* EXTRAIT CHOISI
+-------+

II/ L’audience d’orientation devant le juge de l’exécution
L’audience d’orientation est décisive car elle permet au débiteur d’obtenir des délais pour la vente amiable de son bien (les délais ne sont pas accordés de manière systématique et sont laissés à la discrétion du juge de l’exécution).
Elle est également l’occasion d’émettre des contestations, de solliciter des délais de relogement suite à la vente forcée du bien, de solliciter la suspension de la procédure d’adjudication suite à la recevabilité du dossier de surendettement (articles L721-7, R721-7 et R721-8 du code de la consommation).
L’audience d’orientation peut également mettre fin, suspendre ou interrompre la procédure de saisie immobilière.
Selon l’article R322-15 du code des procédures civiles d’exécution : « A l’audience d’orientation, le juge de l’exécution, après avoir entendu les parties présentes ou représentées, vérifie que les conditions des articles L.311-2, L.311-4 et L.311-6 (en particulier l’existence d’un titre exécutoire) sont réunies, statue sur les éventuelles contestations et demandes incidentes et détermine les modalités de poursuite de la procédure, en autorisant la vente amiable à la demande du débiteur ou en ordonnant la vente forcée.
Lorsqu’il autorise la vente amiable, le juge s’assure qu’elle peut être conclue dans des conditions satisfaisantes compte tenu de la situation du bien, des conditions économiques du marché et des diligences éventuelles du débiteur ».
Bon à savoir : Dans tous les cas ne manquez pas de vous présenter à l’audience d’orientation car l’enjeu est important. Idéalement, rendez-vous à l’audience avec un compromis de vente signé. En l’absence d’un compromis, munissez-vous d’un mandat (exclusif ou non) signé avec une agence immobilière qui prouve votre volonté de vendre le bien à l’amiable.
L’audience est orale et le juge entend les parties présentes et/ou représentées et leurs contestations éventuelles. Il décide des suites de la procédure c’est-à-dire la vente amiable ou forcée du bien immobilier ou encore la suspension, interruption, ou la fin de la procédure d’exécution dans le cadre d’un jugement d’orientation.

+-------+

* DONNÉES DISPONIBLES
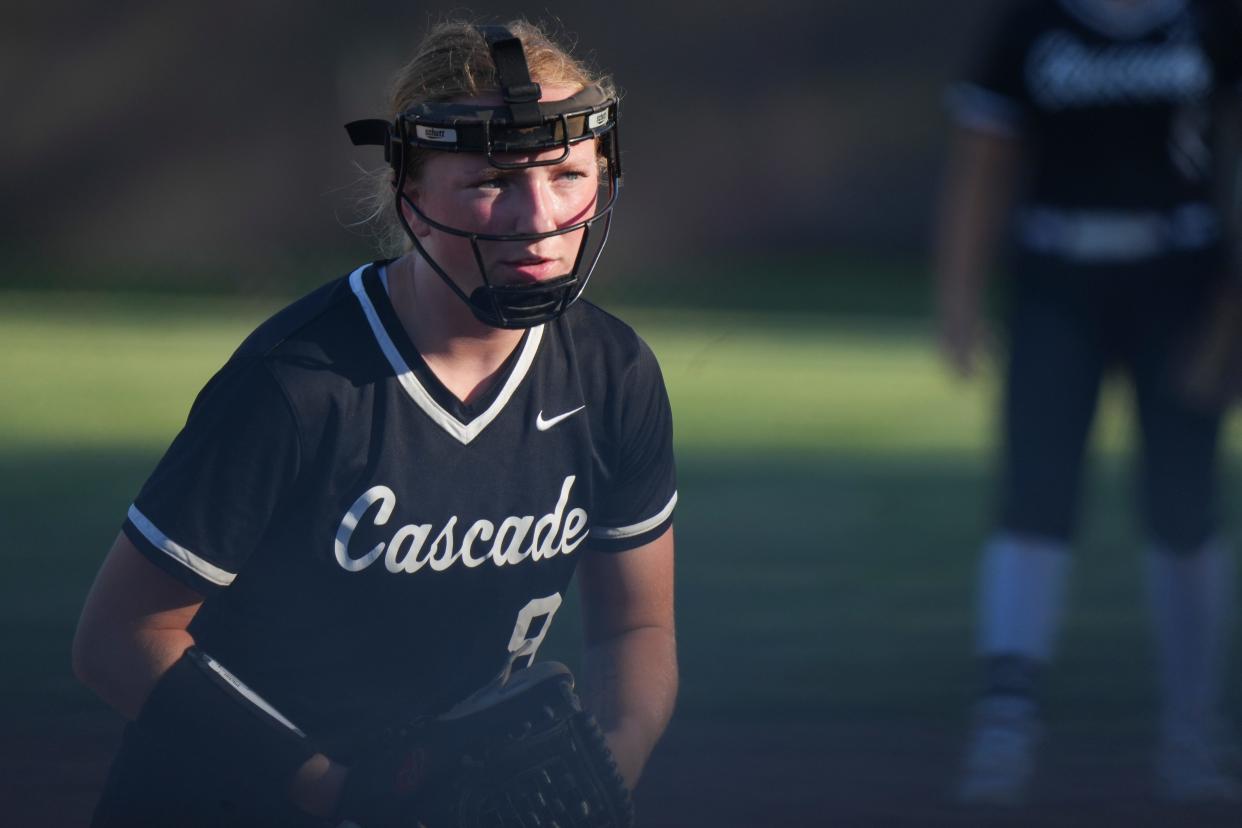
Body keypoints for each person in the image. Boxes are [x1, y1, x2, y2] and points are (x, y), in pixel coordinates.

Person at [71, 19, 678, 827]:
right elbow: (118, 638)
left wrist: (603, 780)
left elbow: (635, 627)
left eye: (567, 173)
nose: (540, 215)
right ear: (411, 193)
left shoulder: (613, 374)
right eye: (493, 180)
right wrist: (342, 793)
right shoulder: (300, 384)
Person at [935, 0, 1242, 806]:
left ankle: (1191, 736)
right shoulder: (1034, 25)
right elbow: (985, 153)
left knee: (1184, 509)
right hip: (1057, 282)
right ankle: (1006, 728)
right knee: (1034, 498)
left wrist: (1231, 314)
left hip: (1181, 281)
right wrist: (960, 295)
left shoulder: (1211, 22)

+-------+

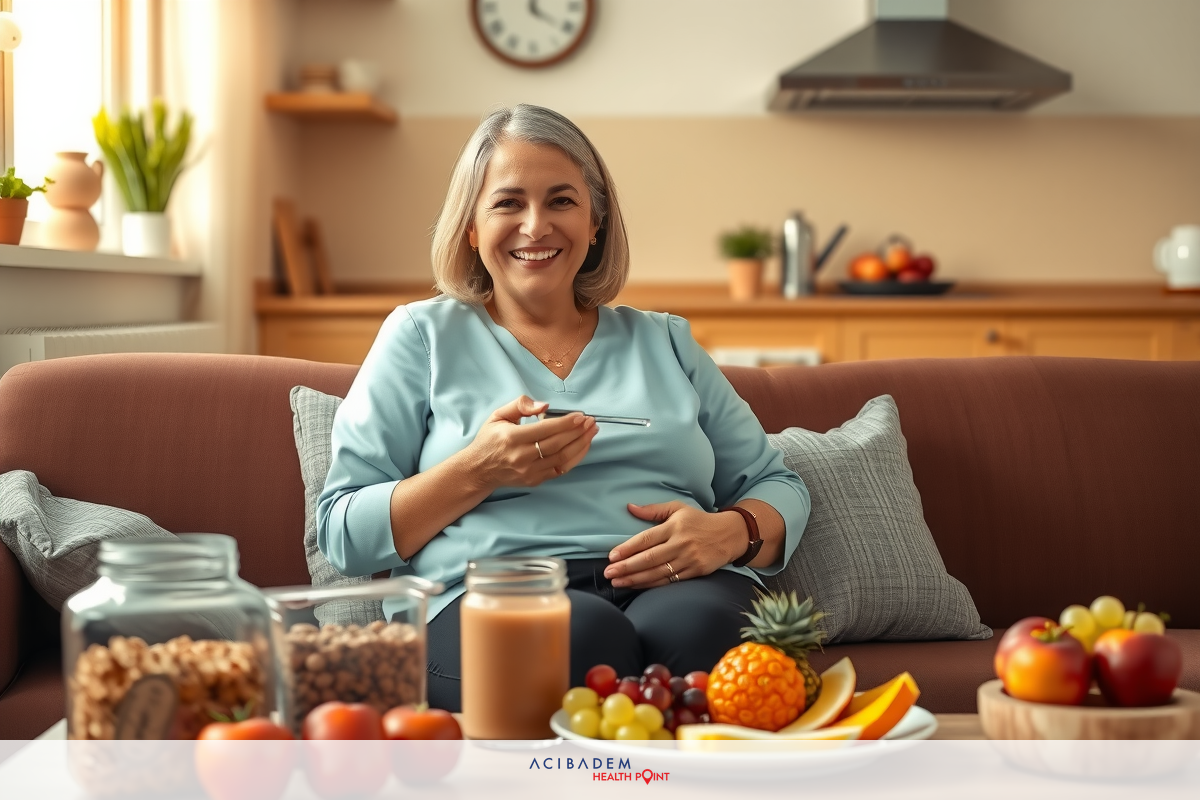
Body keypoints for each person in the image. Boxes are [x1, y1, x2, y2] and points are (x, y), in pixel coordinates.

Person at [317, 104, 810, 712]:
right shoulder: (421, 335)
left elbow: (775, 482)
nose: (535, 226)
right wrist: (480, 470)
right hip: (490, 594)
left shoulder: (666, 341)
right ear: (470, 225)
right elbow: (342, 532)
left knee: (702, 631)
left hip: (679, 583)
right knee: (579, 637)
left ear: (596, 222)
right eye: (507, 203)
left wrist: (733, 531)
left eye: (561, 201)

+-------+

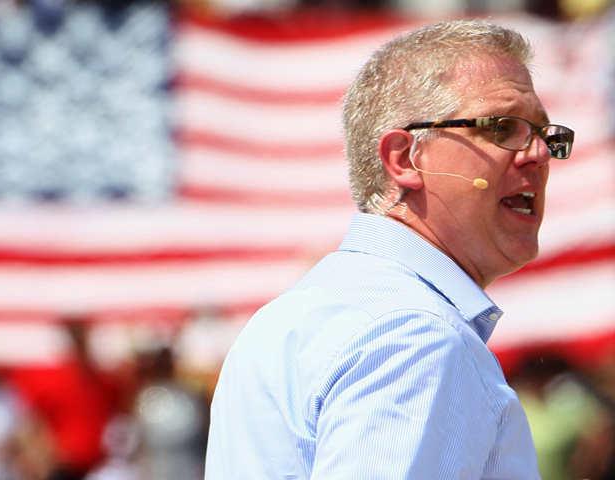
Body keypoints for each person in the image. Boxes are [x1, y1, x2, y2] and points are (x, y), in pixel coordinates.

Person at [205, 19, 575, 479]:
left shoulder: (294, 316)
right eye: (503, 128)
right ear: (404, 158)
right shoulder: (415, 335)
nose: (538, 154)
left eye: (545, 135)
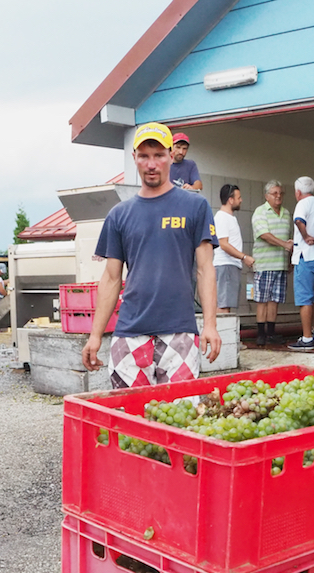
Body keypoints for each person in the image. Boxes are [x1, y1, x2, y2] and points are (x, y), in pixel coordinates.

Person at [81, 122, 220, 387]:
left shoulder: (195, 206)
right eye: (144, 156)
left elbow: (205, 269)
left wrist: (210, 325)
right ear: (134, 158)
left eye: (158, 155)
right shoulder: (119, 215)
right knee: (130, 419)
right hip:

+-------+

* QUESTIONS SUR DOCUMENTS
1 - Selon l'extrait sur l'audience d'orientation, quel document est-il idéal d'apporter à l'audience ?
2 - Recopiez fidèlement le passage de l'extrait sur l'audience d'orientation qui commence par « Elle est également » et se termine par « de saisie immobilière. ».
3 - Poursuivez l'extrait sur l'audience d'orientation à partir de l'endroit où il s'arrête.
Les documents présentés ne jouent ici aucun rôle.

* RÉPONSES PAR QUESTION
1 - Un compromis de vente signé.

2 -
Elle est également l’occasion d’émettre des contestations, de solliciter des délais de relogement suite à la vente forcée du bien, de solliciter la suspension de la procédure d’adjudication suite à la recevabilité du dossier de surendettement (articles L721-7, R721-7 et R721-8 du code de la consommation).
L’audience d’orientation peut également mettre fin, suspendre ou interrompre la procédure de saisie immobilière.

3 -
Le greffe du tribunal judiciaire notifie le jugement par lettre recommandée avec avis de réception. Une copie est également adressée par lettre simple à l’huissier instrumentaire et aux parties.
Le jugement d’orientation est susceptible d’appel dans les 15 jours de sa notification.
III/ La vente du bien
La vente amiable
Elle peut être demandée oralement au cours de l’audience.
Cette vente doit être autorisée judiciairement. C’est donc le juge qui accorde ou non la possibilité de vendre le bien à l’amiable et qui fixe le prix en deçà duquel le bien ne peut être vendu.
Le créancier s’assure que le débiteur effectue toutes les diligences pour parvenir à la vente amiable du bien et il peut saisir le juge de l’exécution s’il constate la carence du débiteur. Il sollicite alors la reprise de la procédure de vente forcée.
Lorsque le juge de l’exécution tranche en faveur de la vente amiable du bien, une nouvelle audience est fixée dans un délai de 4 mois pour vérifier la situation.
Ce délai doit donc être mis à profit par le débiteur saisi pour réaliser la vente effective du bien notamment si un compromis de vente a pu être signé et présenté lors de l’audience d’orientation. Dans le cas où le débiteur produit un compromis de vente qu’il n’avait pas lors de la première audience, le juge peut accorder un délai supplémentaire de 3 mois pour la rédaction et la conclusion de l’acte authentique de vente.
Une nouvelle audience de rappel pour constater la vente est donc fixée au cours de laquelle le juge vérifie que l’acte de vente est conforme aux conditions qu’il a fixées.
Lorsque la vente amiable se réalise au tarif convenu par les parties et permet de solder votre dette, l’excédent vous est alors reversé. A l’inverse, si la vente amiable ne permet pas d’apurer intégralement vos dettes, vous restez redevable du solde.
Toutefois, la vente amiable peut ne pas aboutir : le juge fixe alors une date d’adjudication.
La vente forcée
Le montant de la mise à prix est fixé par le créancier poursuivant. Néanmoins, le débiteur peut, en cas d’insuffisance manifeste du montant de la mise à prix, saisir le juge afin de voir fixer une mise à prix en rapport avec la valeur vénale de l’immeuble et les conditions du marché (article L322-6 du CPCE).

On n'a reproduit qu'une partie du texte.